期刊
CIRCULATION-ARRHYTHMIA AND ELECTROPHYSIOLOGY
卷 5, 期 4, 页码 782-788出版社
LIPPINCOTT WILLIAMS & WILKINS
DOI: 10.1161/CIRCEP.112.971754
关键词
catecholaminergic polymorphic ventricular tachycardia; sudden cardiac arrest; ventricular fibrillation; left cardiac sympathetic denervation; denervation
资金
- National Institutes of Health (NIH)/National Center for Research Resources CTSA Grant [UL1 RR024150]

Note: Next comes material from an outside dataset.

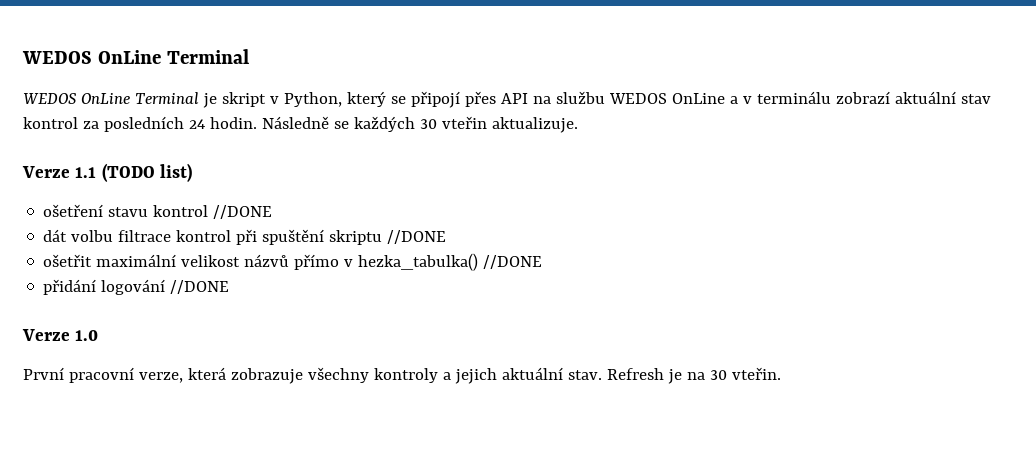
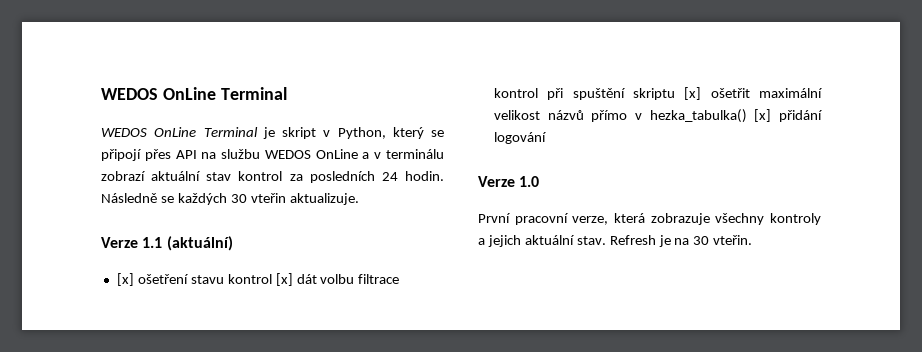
[101,163,193,182] (TODO list) // -> [166,236,233,251] [116,273,134,286] (aktuální) // [x]
[213,205,273,219] //DONE // -> [275,273,293,286] [x]
[387,230,447,244] //DONE // -> [684,87,702,100] [x]
[483,255,543,269] //DONE // -> [754,109,772,122] [x]
[170,280,230,294] //DONE -> (546, 138) none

Background-Treatment options for patients with recurrent ventricular arrhythmias refractory to pharmacotherapy and ablation are minimal. Although left cardiac sympathetic denervation (LCSD) is well established in long-QT syndrome, its role in non-long-QT syndrome arrhythmogenic channelopathies and cardiomyopathies is less clear. Here, we report our single-center experience in performing LCSD in this setting. Methods and Results-In this institutional review board-approved study, we retrospectively reviewed the electronic medical records of all patients (N=91) who had videoscopic LCSD at our institution from 2005 to 2011. Data were analyzed for the subset (n=27) who were denervated for an underlying diagnosis other than autosomal dominant or sporadic long-QT syndrome. The spectrum of arrhythmogenic disease included catecholaminergic polymorphic ventricular tachycardia (n=13), Jervell and Lange-Nielsen syndrome (n=5), idiopathic ventricular fibrillation (n=4), left ventricular noncompaction (n=2), hypertrophic cardiomyopathy (n=1), ischemic cardiomyopathy (n=1), and arrhythmogenic right ventricular cardiomyopathy (n=1). Five patients had LCSD because of high-risk assessment and beta-blocker intolerance, none of whom had a sentinel breakthrough cardiac event at early follow-up. Among the remaining 22 previously symptomatic patients who had LCSD as secondary prevention, all had an attenuation in cardiac events, with 18 having no breakthrough cardiac events so far and 4 having experienced >= 1 post-LCSD breakthrough cardiac event. Conclusions-LCSD may represent a substrate-independent antifibrillatory treatment option for patients with life-threatening ventricular arrhythmia syndromes other than long-QT syndrome. The early follow-up seems promising, with a marked reduction in the frequency of cardiac events postdenervation. (Circ Arrhythm Electrophysiol. 2012;5:782-788.)